If the controller has .__before__() and/or .__after__() methods, they are called before and after the action, respectively. These can perform authorization, lock OS resources, etc. These methods can have arguments in the same manner as the action method. However, if the code is used by all controllers, most Pylons programmers prefer to it in the base controller’s .\_\_call\_\_ method instead.
The action method returns a string, unicode, Response object, or is a generator of strings. In this trivial case it returns a string. A typical Pylons action would set some tmpl_context attributes and ‘return render(‘/some/template.html”)’ . In either case the global response object’s body would be set to the string.
WSGIController.\_\_call\_\_() continues, converting the Response object to an appropriate WSGI return value. (First it calls the start_response callback to specify the HTTP headers, then it returns an iteration of strings. The Response object converts unicode to utf-8 encoded strings, or whatever encoding you’ve specified in the config file.)
The stack of middleware calls unwinds, each modifying the return value and headers if it desires.
The server receives the final return value. (We’re way back in paste.httpserver.WSGIHandlerMixin.wsgi_execute() now.) The outermost middleware has called back to server.start_response(), which has saved the status and HTTP headers in .wsgi_curr_headers. .wsgi_execute() then iterates the application’s return value, calling .wsgi_write_chunk(chunk) for each encoded string yielded. .wsgi_write_chunk('') formats the status and HTTP headers and sends them on the socket if they haven’t been sent yet, then sends the chunk.
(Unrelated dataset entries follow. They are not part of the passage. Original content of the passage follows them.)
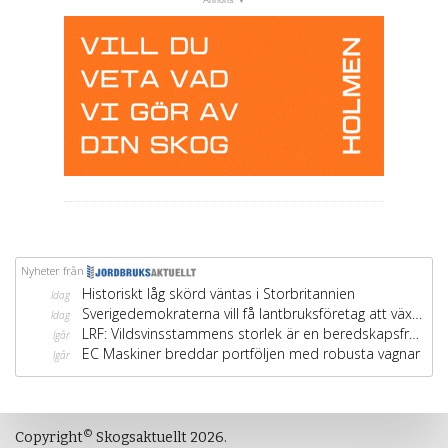
©
Copyright
Skogsaktuellt 2026.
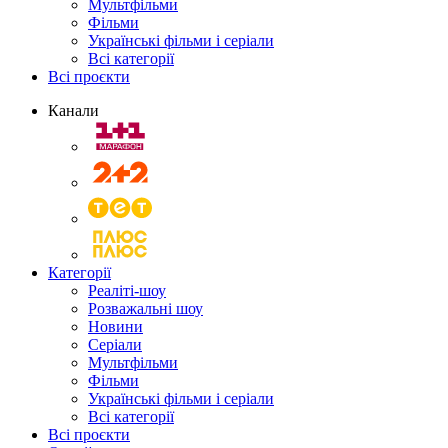
Мультфільми
Фільми
Українські фільми і серіали
Всі категорії
Всі проєкти
Канали
Категорії
Реаліті-шоу
Розважальні шоу
Новини
Серіали
Мультфільми
Фільми
Українські фільми і серіали
Всі категорії
Всі проєкти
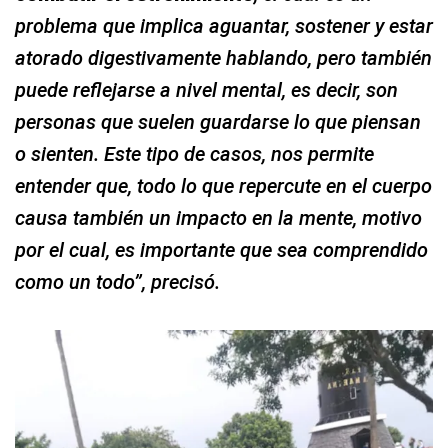
personas que suelen guardarse lo que piensan
o sienten. Este tipo de casos, nos permite
entender que, todo lo que repercute en el cuerpo
causa también un impacto en la mente, motivo
por el cual, es importante que sea comprendido
como un todo”, precisó.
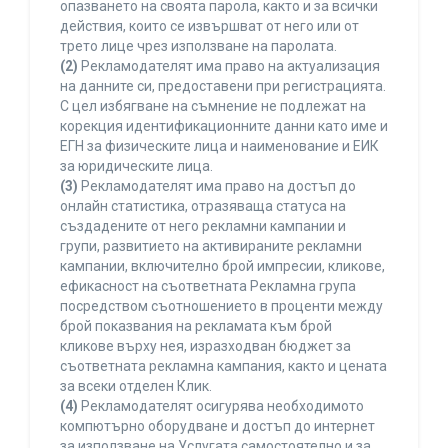
опазването на своята парола, както и за всички
действия, които се извършват от него или от
трето лице чрез използване на паролата.
(2)
Рекламодателят има право на актуализация
на данните си, предоставени при регистрацията.
С цел избягване на съмнение не подлежат на
корекция идентификационните данни като име и
ЕГН за физическите лица и наименование и ЕИК
за юридическите лица.
(3)
Рекламодателят има право на достъп до
онлайн статистика, отразяваща статуса на
създадените от него рекламни кампании и
групи, развитието на активираните рекламни
кампании, включително брой импресии, кликове,
ефикасност на съответната Рекламна група
посредством съотношението в проценти между
брой показвания на рекламата към брой
кликове върху нея, изразходван бюджет за
съответната рекламна кампания, както и цената
за всеки отделен Клик.
(4)
Рекламодателят осигурява необходимото
компютърно оборудване и достъп до интернет
за използване на Услугата самостоятелно и за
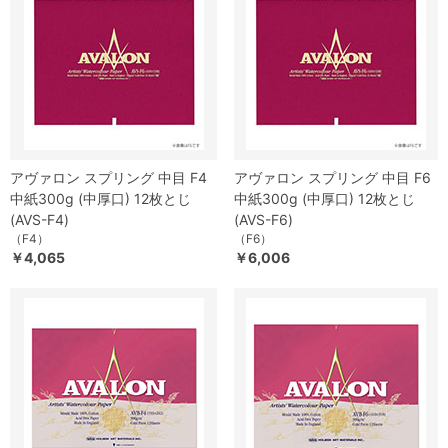
アヴァロン スプリング 中目 F4
アヴァロン スプリング 中目 F6
中紙300g (中厚口) 12枚とじ
中紙300g (中厚口) 12枚とじ
(AVS-F4)
(AVS-F6)
（F4）
（F6）
￥4,065
￥6,006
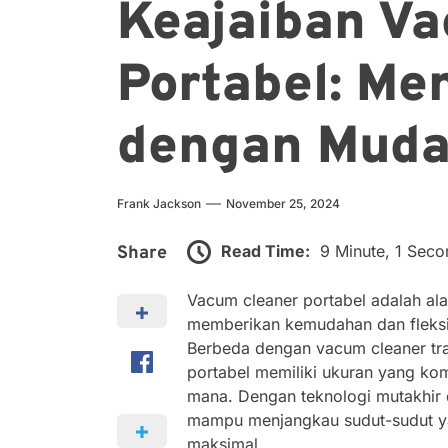
Keajaiban V
Portabel: Me
dengan Mud
Frank Jackson
November 25, 2024
Read Time:
9 Minute, 1 Seco
Share
Vacum cleaner portabel adalah al
memberikan kemudahan dan fleksib
Berbeda dengan vacum cleaner tra
portabel memiliki ukuran yang k
mana. Dengan teknologi mutakhir 
mampu menjangkau sudut-sudut yan
maksimal.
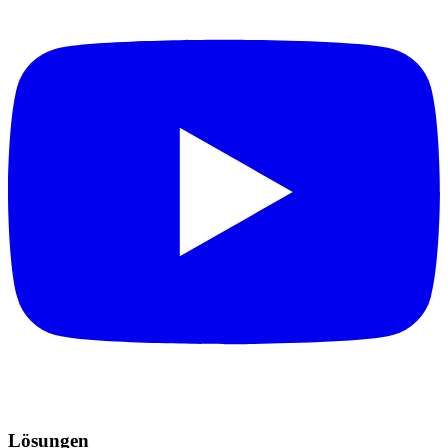
Lösungen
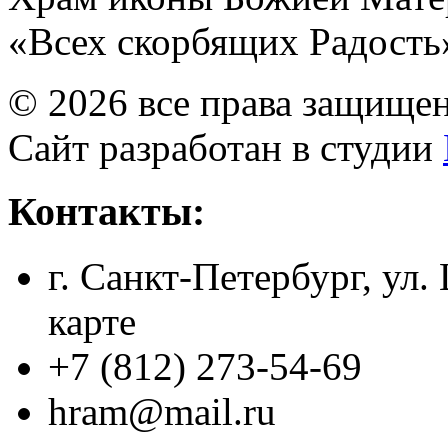
«Всех скорбящих Радость
© 2026 все права защище
Сайт разработан в студии
Контакты:
г. Санкт-Петербург, ул.
карте
+7 (812) 273-54-69
hram@mail.ru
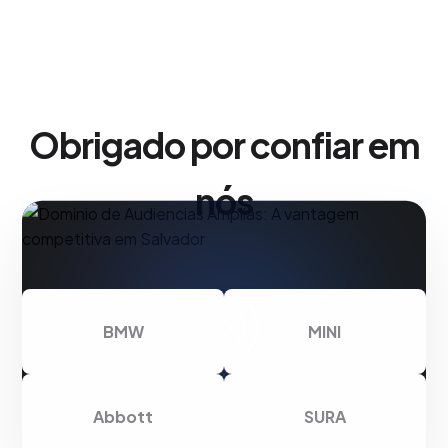
Obrigado por confiar em
nós
BMW
MINI
Abbott
SURA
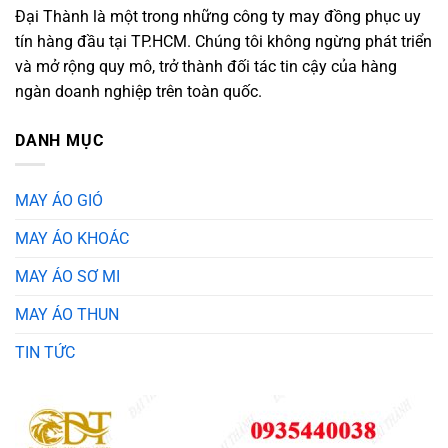
Đại Thành là một trong những công ty may đồng phục uy
tín hàng đầu tại TP.HCM. Chúng tôi không ngừng phát triển
và mở rộng quy mô, trở thành đối tác tin cậy của hàng
ngàn doanh nghiệp trên toàn quốc.
DANH MỤC
MAY ÁO GIÓ
MAY ÁO KHOÁC
MAY ÁO SƠ MI
MAY ÁO THUN
TIN TỨC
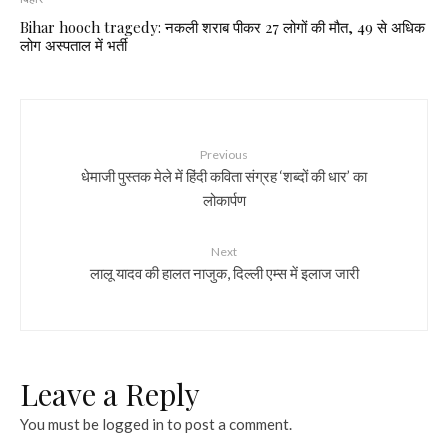
Bihar hooch tragedy: नकली शराब पीकर 27 लोगों की मौत, 49 से अधिक
लोग अस्पताल में भर्ती
Previous
धेमाजी पुस्तक मेले में हिंदी कविता संग्रह ‘शब्दों की धार’ का
लोकार्पण
Next
लालू यादव की हालत नाजुक, दिल्ली एम्स में इलाज जारी
Leave a Reply
You must be
logged in
to post a comment.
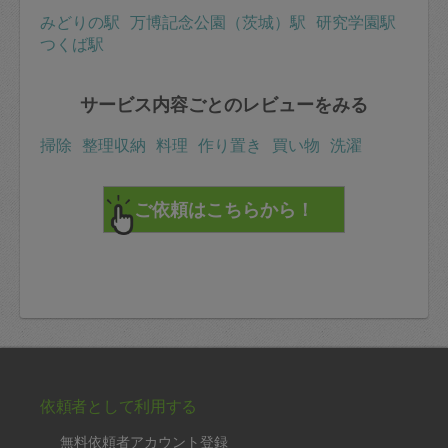
人参しりしり
みどりの駅
万博記念公園（茨城）駅
研究学園駅
＋α
つくば駅
子供用の麻婆春雨
ささみの下処理
大根の下処理
人参の下処理
サービス内容ごとのレビューをみる
■タスカジさんへ:
掃除
整理収納
料理
作り置き
買い物
洗濯
美味しい料理をありがとうございました。
子供の食いつきがよく、美味しくいただけました。
子供中心の味付けを心配されていましたが、特に大人向
けに調味料を加えることもなく、美味しくいただきまし
た。
緊張されているとのことでしたが、余力がありそうでし
たので、品数を増やしても大丈夫だと思いますよ。
・プロセスチェック(5点)
研修ビデオ通りに行えました。完璧でした。
・段取りの良さ(5点)
時間配分も完璧でした。
・丁寧さ(5点)
お掃除も隅々まで完璧でした。使用前より綺麗でした。
依頼者として利用する
・主体性(5点)
メールのヒアリングの際から積極的に取り組んでいただ
無料依頼者アカウント登録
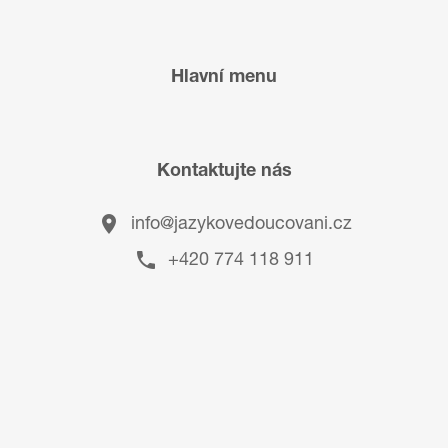
Hlavní menu
Kontaktujte nás
info@jazykovedoucovani.cz
+420 774 118 911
The convoluted header behavior here is mandated by the WSGI spec.
Control returns to BaseHTTPRequestHandler.handle(). .close_connection is true so this method returns. The call stack continues unwinding all the way to paste.httpserver.ThreadPoolMixIn.process_request_in_thread(). This tries to finish the request first and then close it unless it finds errors in it to end raising an Exception.
The request lambda finishes and control returns to ThreadPool.worker_thread_callback(). It waits for another request in the thread queue. If the next item in the queue is the shutdown sentinel value, thread #2 dies.
Thus endeth our request’s long journey, and this analysis is finished too.